I'm currently killing some time before heading off to a discussion at the Museum of the City of New York on the challenges facing ongoing and planned transit construction projects in the New York City metro region during these trying economic times. Boston has it's own projects that have been stalled (or in an extended design and environmental review process) for quite some time until this most recent MassDOT/MBTA Board of Directors meeting: the Orange Line infill station at Assembly Square, the Green Line Extension to Route 16 (the current project only extending to College Avenue, one stop shy of the legal requirement for the project to reach Medford), the Blue Line extension to Charles-MGH, further Blue Line extensions beyond Wonderland, drafting and design of new Red and Orange Line cars.
Thinking on that and a political comic from 1938 on the then titled 'recession' that I came across at the MCNY, infrastructure investment has always proven to be a means of driving economic recovery by putting people back to work and providing improved mobility for commerce during down economic times and after economic recovery.
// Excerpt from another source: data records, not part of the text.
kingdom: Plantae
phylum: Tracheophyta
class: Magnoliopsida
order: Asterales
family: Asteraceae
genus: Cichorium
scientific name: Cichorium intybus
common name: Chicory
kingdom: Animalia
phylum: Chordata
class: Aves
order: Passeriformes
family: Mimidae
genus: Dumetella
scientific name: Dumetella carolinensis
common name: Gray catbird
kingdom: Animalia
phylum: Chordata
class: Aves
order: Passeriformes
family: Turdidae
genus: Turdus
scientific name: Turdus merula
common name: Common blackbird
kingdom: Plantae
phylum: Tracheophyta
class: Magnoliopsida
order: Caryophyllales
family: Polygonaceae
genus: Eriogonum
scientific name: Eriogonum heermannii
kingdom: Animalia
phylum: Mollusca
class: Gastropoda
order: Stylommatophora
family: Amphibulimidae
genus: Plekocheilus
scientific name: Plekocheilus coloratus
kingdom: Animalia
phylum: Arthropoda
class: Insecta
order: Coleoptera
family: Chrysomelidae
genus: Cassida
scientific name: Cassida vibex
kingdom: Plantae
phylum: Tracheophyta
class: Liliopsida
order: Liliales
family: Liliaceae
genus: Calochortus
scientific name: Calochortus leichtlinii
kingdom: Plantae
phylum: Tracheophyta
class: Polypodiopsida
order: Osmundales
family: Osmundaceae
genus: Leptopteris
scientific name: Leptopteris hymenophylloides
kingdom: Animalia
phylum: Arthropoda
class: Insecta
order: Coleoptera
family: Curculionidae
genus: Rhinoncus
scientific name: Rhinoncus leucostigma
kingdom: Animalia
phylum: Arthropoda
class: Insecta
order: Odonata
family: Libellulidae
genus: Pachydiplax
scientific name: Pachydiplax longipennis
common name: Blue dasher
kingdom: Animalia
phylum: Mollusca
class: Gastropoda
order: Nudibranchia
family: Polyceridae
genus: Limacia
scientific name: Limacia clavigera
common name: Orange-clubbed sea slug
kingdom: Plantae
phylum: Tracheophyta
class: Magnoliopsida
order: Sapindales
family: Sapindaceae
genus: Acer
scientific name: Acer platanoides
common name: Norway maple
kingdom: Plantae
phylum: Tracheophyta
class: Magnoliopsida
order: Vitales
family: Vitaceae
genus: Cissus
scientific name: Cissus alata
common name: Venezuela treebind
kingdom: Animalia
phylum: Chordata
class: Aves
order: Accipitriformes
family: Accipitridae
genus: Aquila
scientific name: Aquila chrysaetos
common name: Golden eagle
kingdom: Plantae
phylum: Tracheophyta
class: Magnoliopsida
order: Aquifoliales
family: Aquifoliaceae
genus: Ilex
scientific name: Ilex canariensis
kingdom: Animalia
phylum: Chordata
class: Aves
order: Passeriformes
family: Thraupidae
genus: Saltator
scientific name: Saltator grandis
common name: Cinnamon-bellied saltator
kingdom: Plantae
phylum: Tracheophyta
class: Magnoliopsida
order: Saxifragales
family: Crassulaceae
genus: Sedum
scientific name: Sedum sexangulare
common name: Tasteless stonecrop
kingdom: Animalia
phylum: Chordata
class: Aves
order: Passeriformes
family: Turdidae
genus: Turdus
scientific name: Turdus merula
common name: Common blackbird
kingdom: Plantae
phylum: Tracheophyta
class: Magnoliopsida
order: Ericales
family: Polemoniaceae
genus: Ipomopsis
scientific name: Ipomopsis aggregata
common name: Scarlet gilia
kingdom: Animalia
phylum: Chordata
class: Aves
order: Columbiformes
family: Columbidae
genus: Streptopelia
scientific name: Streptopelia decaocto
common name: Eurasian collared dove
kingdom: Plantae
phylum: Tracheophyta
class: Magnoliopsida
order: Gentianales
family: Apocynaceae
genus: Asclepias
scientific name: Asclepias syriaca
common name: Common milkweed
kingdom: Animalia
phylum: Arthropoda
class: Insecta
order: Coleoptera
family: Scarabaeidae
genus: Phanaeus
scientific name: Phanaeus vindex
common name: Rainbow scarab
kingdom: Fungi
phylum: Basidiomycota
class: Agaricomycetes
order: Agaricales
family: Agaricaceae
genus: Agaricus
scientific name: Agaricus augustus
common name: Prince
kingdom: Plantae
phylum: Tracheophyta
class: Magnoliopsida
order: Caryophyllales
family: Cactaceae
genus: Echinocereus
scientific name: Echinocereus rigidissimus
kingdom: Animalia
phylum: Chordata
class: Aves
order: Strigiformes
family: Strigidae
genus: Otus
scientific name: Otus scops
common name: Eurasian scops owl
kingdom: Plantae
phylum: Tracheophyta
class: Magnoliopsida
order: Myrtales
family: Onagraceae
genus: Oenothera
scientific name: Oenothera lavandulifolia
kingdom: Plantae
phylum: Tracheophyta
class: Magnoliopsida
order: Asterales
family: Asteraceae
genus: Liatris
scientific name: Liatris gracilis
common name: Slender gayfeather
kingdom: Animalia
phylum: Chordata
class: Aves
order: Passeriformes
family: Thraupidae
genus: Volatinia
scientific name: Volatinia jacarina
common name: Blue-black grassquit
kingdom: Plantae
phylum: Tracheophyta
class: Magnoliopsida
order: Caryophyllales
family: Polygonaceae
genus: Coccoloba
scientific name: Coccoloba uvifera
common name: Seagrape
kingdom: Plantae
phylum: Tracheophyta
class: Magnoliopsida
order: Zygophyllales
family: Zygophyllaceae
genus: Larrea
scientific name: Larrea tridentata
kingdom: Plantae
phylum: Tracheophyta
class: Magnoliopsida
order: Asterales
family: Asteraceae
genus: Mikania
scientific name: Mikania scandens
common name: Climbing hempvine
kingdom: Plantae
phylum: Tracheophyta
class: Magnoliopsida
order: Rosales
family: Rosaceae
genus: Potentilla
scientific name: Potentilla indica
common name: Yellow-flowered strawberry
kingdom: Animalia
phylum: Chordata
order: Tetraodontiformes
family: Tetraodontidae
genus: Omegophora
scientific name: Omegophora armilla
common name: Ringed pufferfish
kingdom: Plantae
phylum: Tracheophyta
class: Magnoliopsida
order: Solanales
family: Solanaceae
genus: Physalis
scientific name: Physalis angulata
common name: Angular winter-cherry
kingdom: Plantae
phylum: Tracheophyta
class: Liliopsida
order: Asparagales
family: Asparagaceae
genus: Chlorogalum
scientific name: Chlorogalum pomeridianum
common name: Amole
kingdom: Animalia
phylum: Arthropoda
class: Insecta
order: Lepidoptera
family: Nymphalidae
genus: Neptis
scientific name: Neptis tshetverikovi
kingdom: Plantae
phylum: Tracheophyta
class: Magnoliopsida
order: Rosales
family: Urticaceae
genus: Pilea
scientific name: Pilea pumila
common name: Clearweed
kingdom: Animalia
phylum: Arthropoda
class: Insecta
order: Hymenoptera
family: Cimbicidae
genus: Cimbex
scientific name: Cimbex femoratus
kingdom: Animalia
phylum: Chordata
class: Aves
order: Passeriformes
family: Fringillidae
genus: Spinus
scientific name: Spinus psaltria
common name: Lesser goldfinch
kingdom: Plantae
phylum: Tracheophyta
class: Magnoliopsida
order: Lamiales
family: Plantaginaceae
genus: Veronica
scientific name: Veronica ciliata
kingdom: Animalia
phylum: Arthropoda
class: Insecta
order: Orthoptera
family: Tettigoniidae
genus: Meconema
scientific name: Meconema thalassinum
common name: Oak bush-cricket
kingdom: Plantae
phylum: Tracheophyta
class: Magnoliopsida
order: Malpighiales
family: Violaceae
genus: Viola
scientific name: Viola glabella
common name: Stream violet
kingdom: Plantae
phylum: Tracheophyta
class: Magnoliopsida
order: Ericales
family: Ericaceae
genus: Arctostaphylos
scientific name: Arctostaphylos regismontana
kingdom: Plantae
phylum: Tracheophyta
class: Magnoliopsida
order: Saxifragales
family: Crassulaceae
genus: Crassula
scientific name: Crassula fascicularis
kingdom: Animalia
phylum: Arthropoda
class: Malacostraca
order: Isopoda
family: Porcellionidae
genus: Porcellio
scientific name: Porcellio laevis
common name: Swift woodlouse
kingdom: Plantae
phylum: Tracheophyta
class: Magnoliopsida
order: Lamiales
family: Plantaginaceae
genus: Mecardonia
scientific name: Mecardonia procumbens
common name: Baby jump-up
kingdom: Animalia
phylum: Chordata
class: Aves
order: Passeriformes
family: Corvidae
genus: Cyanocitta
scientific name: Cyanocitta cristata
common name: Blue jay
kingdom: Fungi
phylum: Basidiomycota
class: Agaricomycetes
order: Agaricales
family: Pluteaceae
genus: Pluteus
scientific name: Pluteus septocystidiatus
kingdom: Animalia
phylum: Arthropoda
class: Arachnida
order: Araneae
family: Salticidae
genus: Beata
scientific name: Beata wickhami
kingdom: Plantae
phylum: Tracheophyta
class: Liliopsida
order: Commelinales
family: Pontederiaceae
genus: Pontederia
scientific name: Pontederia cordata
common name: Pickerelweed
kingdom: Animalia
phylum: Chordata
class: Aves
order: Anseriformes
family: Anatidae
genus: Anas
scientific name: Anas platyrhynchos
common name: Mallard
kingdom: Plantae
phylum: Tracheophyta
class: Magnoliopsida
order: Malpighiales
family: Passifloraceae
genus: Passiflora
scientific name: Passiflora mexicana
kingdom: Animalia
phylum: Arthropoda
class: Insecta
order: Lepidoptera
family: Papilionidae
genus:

The Obama administration is two years late in offering such a solution, instead having opted to deal first with the politically unpopular healthcare reform he initially promised during his campaign. Nevertheless, the Obama administration, the Federal DOT, and Transportation Secretary Ray LaHood have outlined a budget for a more 'balanced' transportation budget, improving the budget ratio between transit and roads from 20:80 to 24:76.
Even more unfortunately, the mass transit funding debate often gets overshadowed by the high speed rail funding debate, the latter of which is currently being played out on the national political stage with sweeping action and unfortunately dramatic rejections of funding. Within mass transit funding, there are significant issues between expanding service and improving network access within cities, the former enabling more suburban settlement farther from city centers and the latter strengthening networks within cities and making them more resilient to network failures (i.e. medical emergencies, police activity, and disabled trains).
Will we 'win the future'? Maybe. But we've already lost a lot of time and money propping up companies rather than the physical infrastructure that enables us to live, work, and play.